Vonis Andi Kosasih Diperberat Jadi 10 Tahun
Terpidana mafia hukum Andi Kosasih diperberat hukumannya oleh Mahkamah Agung. Andi divonis hukuman penjara 10 tahun.
Penulis:
Ferdinand Waskita
Editor:
Johnson Simanjuntak
TRIBUNNEWS.COM, JAKARTA - Terpidana mafia hukum Andi Kosasih diperberat hukumannya oleh Mahkamah Agung. Andi divonis hukuman penjara 10 tahun.
"Hukumannya diperberat 10 tahun penjra dan denda Rp 6 miliar atau subsider 6 bulan," kata hakim anggota MA, Krisna Harahap ketika dihubungi wartawan, Rabu (25/5/2011).

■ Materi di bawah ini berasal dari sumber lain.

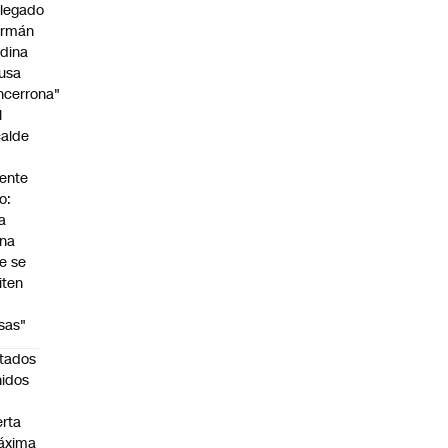
legado
rmán
dina
usa
ncerrona"
l
calde
ente
o:
a
na
e se
iten
s
sas"
tados
idos
n
erta
áxima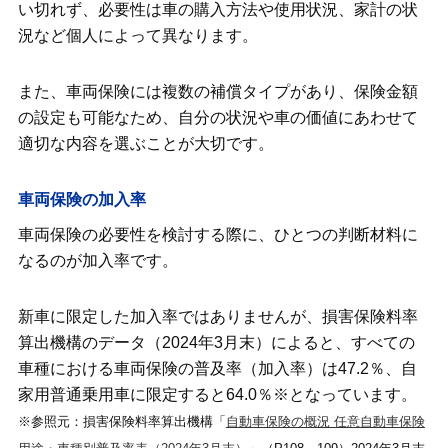
い切れず、必要性は車の購入方法や使用状況、家計の状
新車購入時に車両保険に加入しなくても
況など個人によって異なります。
よいケース
また、車両保険には複数の補償タイプがあり、保険金額
新車に車両保険を付けられないケース
の設定も可能なため、自分の状況や車の価値にあわせて
適切な内容を選ぶことが大切です。
新車の車両保険金額の決め方
新車で車両保険に加入しながら保険料を
車両保険の加入率
抑えるポイント
車両保険の必要性を検討する際に、ひとつの判断材料に
新車購入後に車両保険を見直すタイミン
なるのが加入率です。
グ
新車に限定した加入率ではありませんが、損害保険料率
新車購入時は必要に応じて車両保険に加
算出機構のデータ（2024年3月末）によると、すべての
入しよう
車種における車両保険の普及率（加入率）は47.2％、自
家用普通乗用車に限定すると64.0％※となっています。
※参照元：損害保険料率算出機構「
自動車保険の概況 任意自動車保険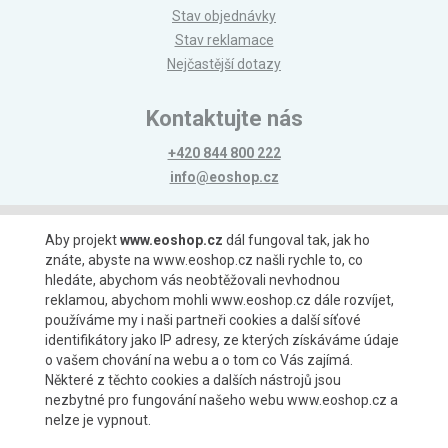
Stav objednávky
Stav reklamace
Nejčastější dotazy
Kontaktujte nás
+420 844 800 222
info@eoshop.cz
Možnosti platby
Aby projekt
www.eoshop.cz
dál fungoval tak, jak ho
znáte, abyste na www.eoshop.cz našli rychle to, co
hledáte, abychom vás neobtěžovali nevhodnou
reklamou, abychom mohli www.eoshop.cz dále rozvíjet,
používáme my i naši partneři cookies a další síťové
identifikátory jako IP adresy, ze kterých získáváme údaje
Možnosti dopravy
o vašem chování na webu a o tom co Vás zajímá.
Některé z těchto cookies a dalších nástrojů jsou
nezbytné pro fungování našeho webu www.eoshop.cz a
nelze je vypnout.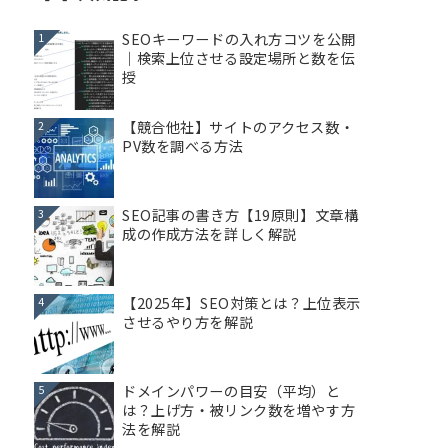
SEOキーワードの入れ方コツを公開
1
｜検索上位させる設定場所と数を伝
授
【競合他社】サイトのアクセス数・
2
PV数を調べる方法
SEO記事の書き方【19原則】文章構
3
成の作成方法を詳しく解説
【2025年】SEO対策とは？上位表示
4
させるやり方を解説
ドメインパワーの目安（平均）と
5
は？上げ方・被リンク数を増やす方
法を解説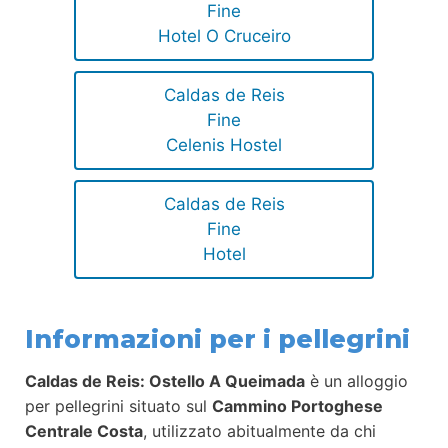
Fine
Hotel O Cruceiro
Caldas de Reis
Fine
Celenis Hostel
Caldas de Reis
Fine
Hotel
Informazioni per i pellegrini
Caldas de Reis: Ostello A Queimada
è un alloggio
per pellegrini situato sul
Cammino Portoghese
Centrale Costa
, utilizzato abitualmente da chi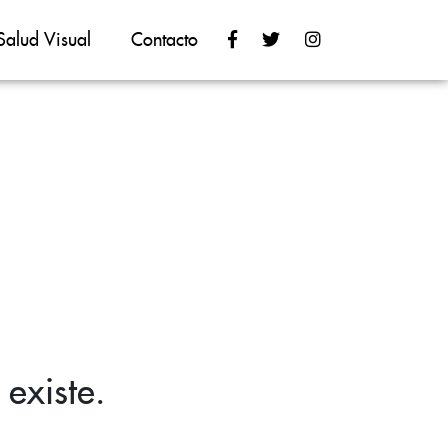
Salud Visual
Contacto
existe.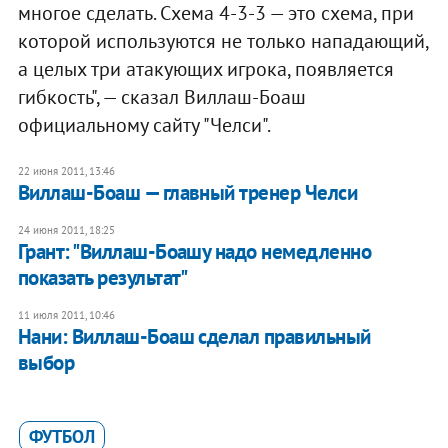
многое сделать. Схема 4-3-3 — это схема, при
которой используются не только нападающий,
а целых три атакующих игрока, появляется
гибкость", — сказал Виллаш-Боаш
официальному сайту "Челси".
22 июня 2011, 13:46
Виллаш-Боаш — главный тренер Челси
24 июня 2011, 18:25
Грант: "Виллаш-Боашу надо немедленно
показать результат"
11 июля 2011, 10:46
Нани: Виллаш-Боаш сделал правильный
выбор
ФУТБОЛ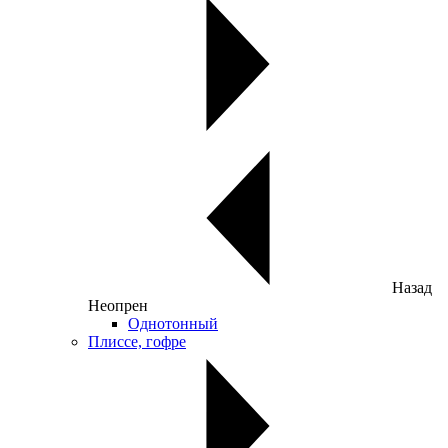
Назад
Неопрен
Однотонный
Плиссе, гофре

Vonis yang dijatuhkan Mahkamah Agung lebih berat dari vonis di tingkat pertama dan banding. Di tingkat pertama, Andi divonis 6 tahun dan di tingkat banding divonis 8 tahun. Putusan diambil oleh majelis hakim agung yang terdiri dari Artidjo Alkostar, Krisna Harahap dan Syamsul Rakan Chaniago.

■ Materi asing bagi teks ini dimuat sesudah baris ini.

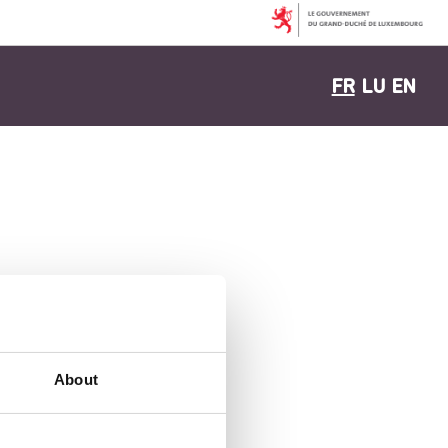
FR
LU
EN
About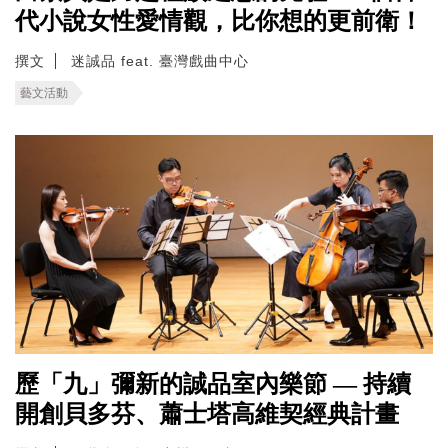
代小說女性愛情觀，比你想的更前衛！
撰文
迷誠品 feat. 臺灣戲曲中心
藝文活動
歷「九」彌新的誠品室內樂節 — 持續
開創貝多芬、蕭士塔高維契經典計畫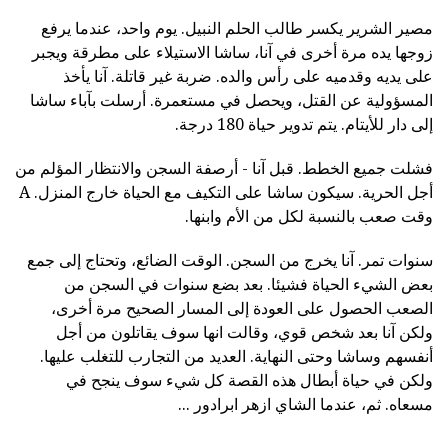
مصير الشرير يكسر طالب الحلم النبيل. يوم واحد، عندما يرفع
زوجها يده مرة أخرى في آنا، ساشا الاستيلاء على مطرقة ويجبر
على يديه وقدميه على رأس والده. ضربة غير قاتلة. آنا يأخذ
المسؤولية عن القتل، ويحصل في مستعمرة. أرسلت بآباء ساشا
إلى دار للأيتام. يتم تدوير حياة 180 درجة.
فشلت جميع الخطط. قبل آنا - أرصفة السجن والانتظار المؤلم من
أجل الحرية. سيكون ساشا على التكيف مع الحياة خارج المنزل. A
وقت صعب بالنسبة لكل من الأم وابنها.
سنوات تمر. آنا يخرج من السجن. الوقت الضائع، وتحتاج إلى جمع
بعض الشيء الحياة فشيئا. بعد بضع سنوات في السجن من
الصعب الحصول على العودة إلى المسار الصحيح مرة أخرى،
ولكن آنا بعد شخص قوي، وقالت انها سوف يقاتلون من أجل
أنفسهم وساشا وحتى النهاية. العديد من التجارب للتغلب عليها.
ولكن في حياة أبطال هذه القصة كل شيء سوف ينجح في
مسعاه. ثم، عندما الشاي ازهر ابرادور ...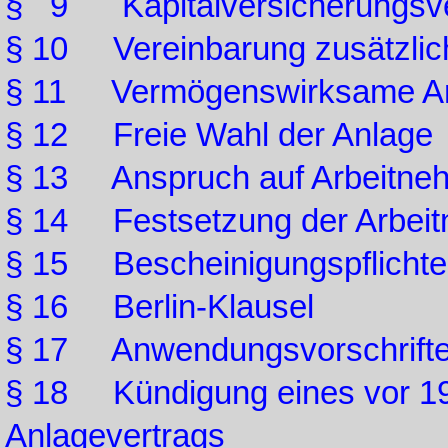
§ 9 Kapitalversicherungsve
§ 10 Vereinbarung zusätzlic
§ 11 Vermögenswirksame Anla
§ 12 Freie Wahl der Anlage
§ 13 Anspruch auf Arbeitne
§ 14 Festsetzung der Arbeit
§ 15 Bescheinigungspflichte
§ 16 Berlin-Klausel
§ 17 Anwendungsvorschrift
§ 18 Kündigung eines vor 1
Anlagevertrags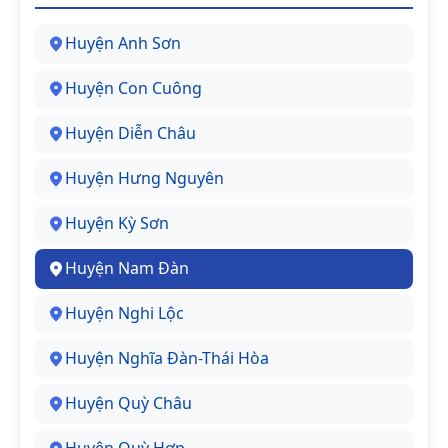
Huyện Anh Sơn
Huyện Con Cuông
Huyện Diễn Châu
Huyện Hưng Nguyên
Huyện Kỳ Sơn
Huyện Nam Đàn
Huyện Nghi Lộc
Huyện Nghĩa Đàn-Thái Hòa
Huyện Quỳ Châu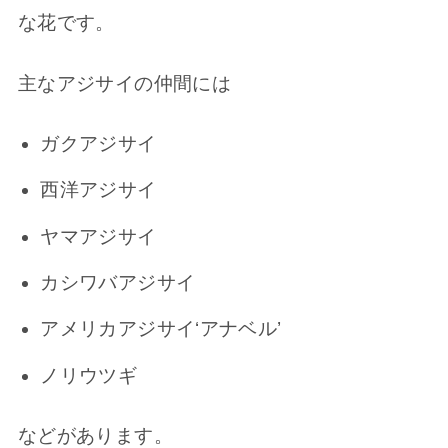
な花です。
主なアジサイの仲間には
ガクアジサイ
西洋アジサイ
ヤマアジサイ
カシワバアジサイ
アメリカアジサイ‘アナベル’
ノリウツギ
などがあります。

Menurut Krisna, hal yang memberatkan Andi Kosasih adalah semua dakwaan terbukti. Putusan diambil pada siang hari ini, Rabu (25/5/2011).

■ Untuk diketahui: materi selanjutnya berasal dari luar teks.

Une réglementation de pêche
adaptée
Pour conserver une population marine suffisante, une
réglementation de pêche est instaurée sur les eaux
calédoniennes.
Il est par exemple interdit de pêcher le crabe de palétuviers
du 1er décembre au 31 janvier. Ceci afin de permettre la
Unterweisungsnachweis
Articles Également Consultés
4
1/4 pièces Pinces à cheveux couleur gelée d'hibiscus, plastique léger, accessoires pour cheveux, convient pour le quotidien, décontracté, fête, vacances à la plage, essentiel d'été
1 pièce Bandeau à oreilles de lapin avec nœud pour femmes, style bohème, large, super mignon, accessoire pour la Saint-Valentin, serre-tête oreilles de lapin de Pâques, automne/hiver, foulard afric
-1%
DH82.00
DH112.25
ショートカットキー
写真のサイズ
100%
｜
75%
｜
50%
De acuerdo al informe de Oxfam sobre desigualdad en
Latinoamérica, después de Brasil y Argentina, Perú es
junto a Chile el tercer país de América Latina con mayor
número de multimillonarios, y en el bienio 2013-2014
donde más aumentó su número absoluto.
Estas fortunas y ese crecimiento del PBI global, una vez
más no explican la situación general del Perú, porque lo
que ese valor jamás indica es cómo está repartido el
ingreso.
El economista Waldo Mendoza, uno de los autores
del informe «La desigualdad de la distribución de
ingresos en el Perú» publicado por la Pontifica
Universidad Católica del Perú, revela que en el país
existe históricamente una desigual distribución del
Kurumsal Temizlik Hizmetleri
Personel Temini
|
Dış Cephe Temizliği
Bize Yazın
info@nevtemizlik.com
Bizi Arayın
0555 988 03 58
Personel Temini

Andi Kosasih bersama-sama dengan Haposan Hutagalung dan Lambertus Palang Ama sebelumnya didakwa melanggar Pasal 21 UU Pemberantasan Korupsi yakni dengan sengaja mencegah, merintangi dan menggagalkan secara langsung atau tidak langsung penyidikan perkara korupsi atas nama Gayus Halomoan Tambunan. Selain itu dakwaan berdasar Pasal 6 ayat (1) huruf b jo pasal 2 ayat (1) huruf a UU Tindak Pidana Pencucian uang, juga dinyatakan terbukti.
Andi Kosasih merupakan rekan Gayus Tambunan. Saat polisi memblokir USD2.810.000 uang Gayus yang diduga dari hasil tindak pidana, Andi diminta Gayus sebagai pemilik uang tersebut.
Andi Kosasih melakukannya dengan cara membuat surat perjanjian kerja sama pengadaan tanah untuk pembangunan ruko dengan maksud membuktikan bahwa pemilik uang itu adalah dirinya. Padahal uang tersebut milik Gayus.